11 Menurut Achmad Ali, tujuan hukum dapat dikaji melalui 3 sudut pandangan antara lain :
Dari sudut pandang Ilmu Hukum Positif Normatif atau Yuridis Dogmatik, unsur tujuan hukum dititik beratkan pada segi Kepastian Hukum. Dari sudut pandang Filasfat Hukum, dominan tujuan hukum dititik beratkan pada segi Keadilan. Dari sudut pandang Sosiologi Hukum, tujuan hukum dititik beratkan pada segi Manfaatnya. Menurut apa yang sebenarnya yang dinamakan tiga nilai dasar hukum oleh Radbruch dapat disebut sebagai tujuan hukum dalam makna yang lain adalah: a. Keadilan ; b. Kemanfaatan ; c. Kepastian. Secara khusus masing-masing bidang hukum mempunyai tujuan yang spesifik. Contohnya adalah Hukum Pidana dan Hukum Perdata.

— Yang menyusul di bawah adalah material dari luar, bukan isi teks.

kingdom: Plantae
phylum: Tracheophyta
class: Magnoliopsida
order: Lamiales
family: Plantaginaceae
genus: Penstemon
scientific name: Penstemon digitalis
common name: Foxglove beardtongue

12 FUNGSI HUKUM Fungsi Hukum menurut Joseph Raz Untuk mencapai tujuannya, hukum harus difungsikan menurut fungsi-fungsi tertentu. Apakah fungsi dari hukum? Jawabnya tergantung yang ingin kita capai apa, karena fungsi hukum itu luas, tergantung tujuan-tujuan hukum umum dan tujuan yang khusus dan seyogianya hukum dilaksanakan dalam rangka pencapaian tujuan yang dimaksudkan. Menurut Joseph Raz : melihat fungsi hukum sebagai fungsi sosial yang dibedakannya hukum ke dalam : a. Fungsi Langsung ; b. Fungsi tidak Langsung.

13 A. Fungsi Langsung a. Fungsi langsung yang bersifat primer, mencakup : 1. Pencegahan perbuatan tertentu dan mendorong dilahirkannya perbuatan tertentu ; 2. Penyediaan fasilitas bagi rencana-rencana privat; 3. Penyediaan servis dan pembagian kembali barang- barang. 4. Penyelesaian perselidihan di luar jalur reguler. b. Fungsi langsung yang bersifat sekunder, mencakup : 1. Prosedur bagi perubahan hukum ; 2. Prosedur bagi pelaksanaan hukum.

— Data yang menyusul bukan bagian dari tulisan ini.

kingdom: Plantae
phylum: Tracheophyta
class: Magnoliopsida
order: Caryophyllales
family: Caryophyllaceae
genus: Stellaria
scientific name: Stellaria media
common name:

14 B. Fungsi Tidak Langsung Adalah memperkuat atau memperlemah kecenderungan untuk menghargai nilai-nilai moral tertentu, contoh : 1. Kesucian hidup ; 2. Memperkuat atau memperlemah penghargaan terhadap aturan umum ; 3. Mempengaruhi perasaan kesatuan nasional ; 4. Dsb.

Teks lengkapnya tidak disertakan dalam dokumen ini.